Reproduza o trecho do texto sobre sexualidade na menopausa que começa nas palavras "Exercitar-se" e termina após "refere a sexóloga.", substituindo "orgasmo" por "clímax".

─── Texto para análise ───

A chegada da menopausa não tem de afetar a sua sexualidade nem deve fazê-lo. Um estudo francês, levado a cabo por investigadores do Inserm-Ined e divulgado pelo Journal of Sexual Medicine, deitou definitivamente por terra o mito de que, nesta fase da vida, o desejo sexual feminino baixa. A sexóloga Marta Crawford não só concorda como desenvolveu um plano com recomendações que pretende ajudar muitas mulheres na menopausa a sentir mais prazer:

Valorizar o que importa

«O corpo altera-se, há mais rugas, mais barriga, mas não é isso que importa quando se está com outra pessoa», defende Marta Crawford.

Exercitar-se

«Os exercícios de Kegel que trabalham a musculatura pélvica e ajudam à obtenção do orgasmo.  A masturbação, pelo afluxo de sangue à zona pélvica, permite uma oxigenação, ajuda a que a mulher se sinta melhor e as coisas funcionem melhor a dois», refere a sexóloga.

─── Dados fornecidos ───

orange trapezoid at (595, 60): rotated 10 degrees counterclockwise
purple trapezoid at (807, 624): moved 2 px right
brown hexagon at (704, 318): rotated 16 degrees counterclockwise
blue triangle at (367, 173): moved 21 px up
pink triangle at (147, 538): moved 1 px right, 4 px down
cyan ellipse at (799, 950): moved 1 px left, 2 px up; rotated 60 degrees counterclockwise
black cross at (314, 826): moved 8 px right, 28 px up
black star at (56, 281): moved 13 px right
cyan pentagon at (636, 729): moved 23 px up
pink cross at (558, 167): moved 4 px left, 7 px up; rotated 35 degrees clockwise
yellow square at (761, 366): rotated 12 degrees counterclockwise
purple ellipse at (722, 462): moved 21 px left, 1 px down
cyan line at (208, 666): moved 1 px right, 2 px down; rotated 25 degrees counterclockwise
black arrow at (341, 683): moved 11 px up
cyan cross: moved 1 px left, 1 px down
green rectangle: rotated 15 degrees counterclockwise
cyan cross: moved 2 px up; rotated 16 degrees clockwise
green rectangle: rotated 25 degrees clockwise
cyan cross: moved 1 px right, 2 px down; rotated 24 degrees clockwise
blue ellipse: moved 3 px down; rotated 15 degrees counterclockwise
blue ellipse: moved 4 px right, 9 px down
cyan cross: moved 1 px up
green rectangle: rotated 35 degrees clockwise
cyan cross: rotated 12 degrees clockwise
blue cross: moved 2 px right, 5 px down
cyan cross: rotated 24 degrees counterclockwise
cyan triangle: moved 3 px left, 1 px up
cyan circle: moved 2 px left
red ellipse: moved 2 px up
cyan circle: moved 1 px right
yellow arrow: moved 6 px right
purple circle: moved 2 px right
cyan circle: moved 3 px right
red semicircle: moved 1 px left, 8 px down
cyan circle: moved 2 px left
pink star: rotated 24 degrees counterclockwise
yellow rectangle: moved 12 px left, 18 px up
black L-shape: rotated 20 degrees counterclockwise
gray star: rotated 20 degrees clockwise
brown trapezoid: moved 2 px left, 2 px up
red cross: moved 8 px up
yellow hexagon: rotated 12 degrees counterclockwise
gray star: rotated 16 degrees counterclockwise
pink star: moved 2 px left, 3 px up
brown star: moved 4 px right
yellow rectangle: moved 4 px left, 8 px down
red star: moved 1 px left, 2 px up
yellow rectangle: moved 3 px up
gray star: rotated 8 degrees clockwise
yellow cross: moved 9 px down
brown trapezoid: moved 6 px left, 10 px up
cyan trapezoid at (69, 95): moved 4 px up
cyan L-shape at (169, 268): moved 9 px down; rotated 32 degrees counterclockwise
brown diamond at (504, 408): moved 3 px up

───

[Caixa de resposta]:
Exercitar-se

«Os exercícios de Kegel que trabalham a musculatura pélvica e ajudam à obtenção do clímax.  A masturbação, pelo afluxo de sangue à zona pélvica, permite uma oxigenação, ajuda a que a mulher se sinta melhor e as coisas funcionem melhor a dois», refere a sexóloga.